I tested with a 5 minute MP4 (video) and a 5 minute WAV files. I loaded the “atsc_1080p_60” producer to extract the audio. I am using an i3 laptop.
About 3.2GHz of clock. The program I wrote used about 70% of two CPUs. My laptop has 4 CPUs.

The computation is very fast and I suppose it would be (proportionally) as fast as with a 2 hour audio file. The computation algorithm is \mathrm{O}(n \log n).

I do not have such a file, to test. So, I produced an MLT file in Shotcut just to concatenate my video files. But the method for extracting the audio is not working for this case. It just extracts a huge sequence of zeroes.

Calculations are done by the FFTW library. It is very very fast. The Kdenlive audio alignment has the same problem. I think it spends time extracting the audio, not computing the lag.

No. I am just reading the array provided by Mlt::Frame::get_audio, for each frame, using the audio format mlt_audio_s16. I think this process is too slow. And I also do not know how to configure things so that this method works for XML files, for example.

No.

I have thought a little about this issue. I have drifted audios myself.

The algorithm cannot detect the lag if there is drift. But I think the alignment functions can be used to program a solution.

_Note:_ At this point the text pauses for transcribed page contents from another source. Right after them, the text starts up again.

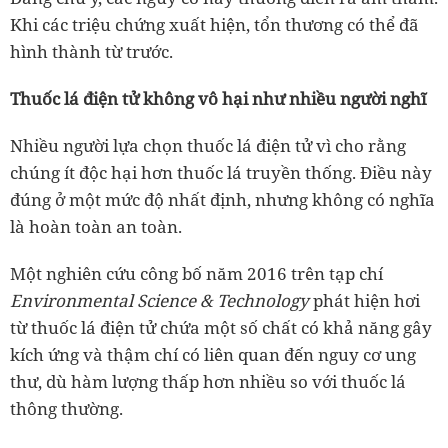
Khi các triệu chứng xuất hiện, tổn thương có thể đã
hình thành từ trước.
Thuốc lá điện tử không vô hại như nhiều người nghĩ
Nhiều người lựa chọn thuốc lá điện tử vì cho rằng
chúng ít độc hại hơn thuốc lá truyền thống. Điều này
đúng ở một mức độ nhất định, nhưng không có nghĩa
là hoàn toàn an toàn.
Một nghiên cứu công bố năm 2016 trên tạp chí
Environmental Science & Technology
phát hiện hơi
từ thuốc lá điện tử chứa một số chất có khả năng gây
kích ứng và thậm chí có liên quan đến nguy cơ ung
thư, dù hàm lượng thấp hơn nhiều so với thuốc lá
thông thường.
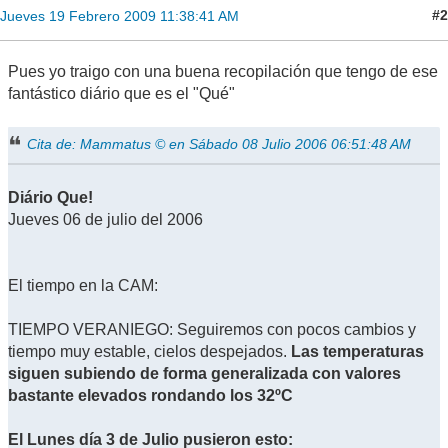
#2
Jueves 19 Febrero 2009 11:38:41 AM
Pues yo traigo con una buena recopilación que tengo de ese
fantástico diário que es el "Qué"
Cita de: Mammatus © en Sábado 08 Julio 2006 06:51:48 AM
Diário Que!
Jueves 06 de julio del 2006
El tiempo en la CAM:
TIEMPO VERANIEGO: Seguiremos con pocos cambios y
tiempo muy estable, cielos despejados.
Las temperaturas
siguen subiendo de forma generalizada con valores
bastante elevados rondando los 32ºC
El Lunes día 3 de Julio pusieron esto:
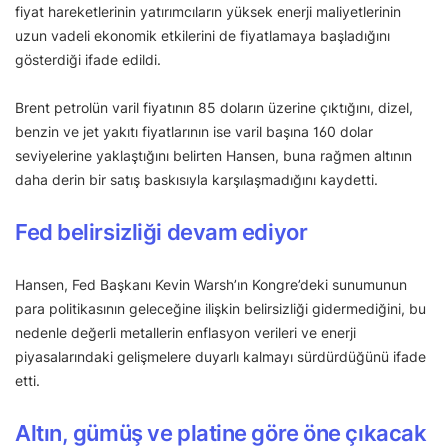
fiyat hareketlerinin yatırımcıların yüksek enerji maliyetlerinin
uzun vadeli ekonomik etkilerini de fiyatlamaya başladığını
gösterdiği ifade edildi.
Brent petrolün varil fiyatının 85 doların üzerine çıktığını, dizel,
benzin ve jet yakıtı fiyatlarının ise varil başına 160 dolar
seviyelerine yaklaştığını belirten Hansen, buna rağmen altının
daha derin bir satış baskısıyla karşılaşmadığını kaydetti.
Fed belirsizliği devam ediyor
Hansen, Fed Başkanı Kevin Warsh’ın Kongre’deki sunumunun
para politikasının geleceğine ilişkin belirsizliği gidermediğini, bu
nedenle değerli metallerin enflasyon verileri ve enerji
piyasalarındaki gelişmelere duyarlı kalmayı sürdürdüğünü ifade
etti.
Altın, gümüş ve platine göre öne çıkacak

I don’t know of any general purpose “magic” like the one described in this post for calculating the drift. But of course, we can choose two small and distant “slices” of the audio, align them and use this information to calculate the drift. It is an important fact that the technique can be used to align a “short” producer to a “long” reference producer.

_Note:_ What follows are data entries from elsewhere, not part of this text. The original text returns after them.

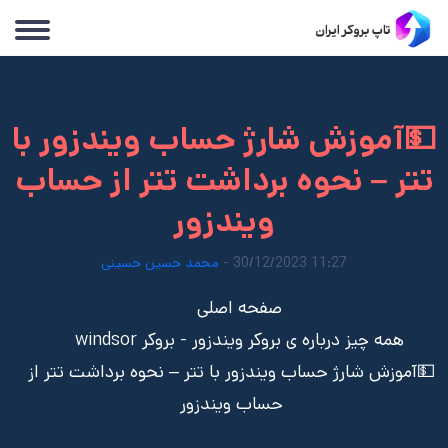
💵آموزش شارژ حساب ویندزور با
تتر – نحوه برداشت تتر از حساب
ویندزور
11:27 30/12/2023 -
محمد حسین حسینی
صفحه اصلی
همه چیز درباره ی بروکر ویندزور - بروکر windsor
💵آموزش شارژ حساب ویندزور با تتر – نحوه برداشت تتر از
حساب ویندزور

The slices would have to be short enough so that the drift does not interfere in the lag detection. But they also have to be long enough so we can find the corresponding match on the reference producer. This would require some experimenting.

One other solution would be to simply discard (or insert) samples in the audio file with some frequency. We do this for a range of frequencies and determine the “best” result. This frequency of dropping samples (or inserting samples) would determine the drift.